Data records
++++++++++

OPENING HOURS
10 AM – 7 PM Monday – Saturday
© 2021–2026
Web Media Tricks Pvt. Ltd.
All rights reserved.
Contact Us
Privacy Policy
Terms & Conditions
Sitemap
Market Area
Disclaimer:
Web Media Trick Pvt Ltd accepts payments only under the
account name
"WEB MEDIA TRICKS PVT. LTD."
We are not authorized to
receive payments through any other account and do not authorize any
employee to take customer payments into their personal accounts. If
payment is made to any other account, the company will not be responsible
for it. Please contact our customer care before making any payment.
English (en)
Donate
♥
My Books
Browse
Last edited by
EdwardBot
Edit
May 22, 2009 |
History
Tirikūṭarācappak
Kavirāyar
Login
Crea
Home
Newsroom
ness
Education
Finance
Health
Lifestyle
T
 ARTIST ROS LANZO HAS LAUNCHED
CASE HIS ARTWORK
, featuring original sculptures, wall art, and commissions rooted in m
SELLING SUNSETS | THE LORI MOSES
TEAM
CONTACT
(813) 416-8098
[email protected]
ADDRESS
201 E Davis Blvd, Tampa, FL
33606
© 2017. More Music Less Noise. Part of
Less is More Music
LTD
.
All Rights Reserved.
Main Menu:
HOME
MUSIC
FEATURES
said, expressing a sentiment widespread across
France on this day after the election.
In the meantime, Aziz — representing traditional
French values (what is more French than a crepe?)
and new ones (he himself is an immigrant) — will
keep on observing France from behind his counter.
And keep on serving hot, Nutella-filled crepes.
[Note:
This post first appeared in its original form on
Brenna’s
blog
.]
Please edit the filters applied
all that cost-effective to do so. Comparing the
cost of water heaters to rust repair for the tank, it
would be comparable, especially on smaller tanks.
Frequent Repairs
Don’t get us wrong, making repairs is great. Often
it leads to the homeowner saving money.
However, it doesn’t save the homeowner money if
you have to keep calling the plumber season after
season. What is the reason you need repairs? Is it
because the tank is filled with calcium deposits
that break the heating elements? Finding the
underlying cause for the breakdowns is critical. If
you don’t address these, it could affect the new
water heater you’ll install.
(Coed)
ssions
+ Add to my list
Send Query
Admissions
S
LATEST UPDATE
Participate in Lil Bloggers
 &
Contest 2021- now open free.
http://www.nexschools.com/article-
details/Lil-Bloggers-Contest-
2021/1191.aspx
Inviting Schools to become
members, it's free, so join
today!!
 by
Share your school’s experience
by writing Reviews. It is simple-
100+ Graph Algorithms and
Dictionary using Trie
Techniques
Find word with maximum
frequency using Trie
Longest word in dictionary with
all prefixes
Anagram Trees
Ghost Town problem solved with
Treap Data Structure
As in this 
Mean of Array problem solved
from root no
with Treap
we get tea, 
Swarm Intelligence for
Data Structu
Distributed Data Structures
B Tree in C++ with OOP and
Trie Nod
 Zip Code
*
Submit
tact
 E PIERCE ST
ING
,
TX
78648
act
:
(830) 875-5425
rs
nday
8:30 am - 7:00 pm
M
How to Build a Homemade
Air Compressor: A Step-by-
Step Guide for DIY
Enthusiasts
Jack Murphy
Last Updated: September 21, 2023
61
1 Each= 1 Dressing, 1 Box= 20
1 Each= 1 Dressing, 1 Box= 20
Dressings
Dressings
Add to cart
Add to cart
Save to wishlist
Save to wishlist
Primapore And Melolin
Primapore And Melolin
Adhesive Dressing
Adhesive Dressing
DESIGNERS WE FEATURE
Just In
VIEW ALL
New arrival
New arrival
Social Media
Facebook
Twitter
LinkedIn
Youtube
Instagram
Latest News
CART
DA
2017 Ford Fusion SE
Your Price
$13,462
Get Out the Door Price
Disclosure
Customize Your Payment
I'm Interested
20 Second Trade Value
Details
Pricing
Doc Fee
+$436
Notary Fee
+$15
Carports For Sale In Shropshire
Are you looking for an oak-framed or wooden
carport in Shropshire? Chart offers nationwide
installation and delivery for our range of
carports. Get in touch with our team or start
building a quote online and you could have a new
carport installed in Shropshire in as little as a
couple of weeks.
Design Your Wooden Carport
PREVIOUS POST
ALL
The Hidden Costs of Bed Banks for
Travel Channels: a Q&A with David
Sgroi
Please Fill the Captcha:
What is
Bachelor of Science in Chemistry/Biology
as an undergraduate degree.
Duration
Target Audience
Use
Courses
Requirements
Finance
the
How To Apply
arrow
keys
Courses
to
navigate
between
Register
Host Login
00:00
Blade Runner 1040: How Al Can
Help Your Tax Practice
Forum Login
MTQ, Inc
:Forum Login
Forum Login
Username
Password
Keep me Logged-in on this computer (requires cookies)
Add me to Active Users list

++++++++++

* _About this task_: Please go through each line of the data and count those that contain the string "season"; give that number alone.

* _Exercise solution_: 2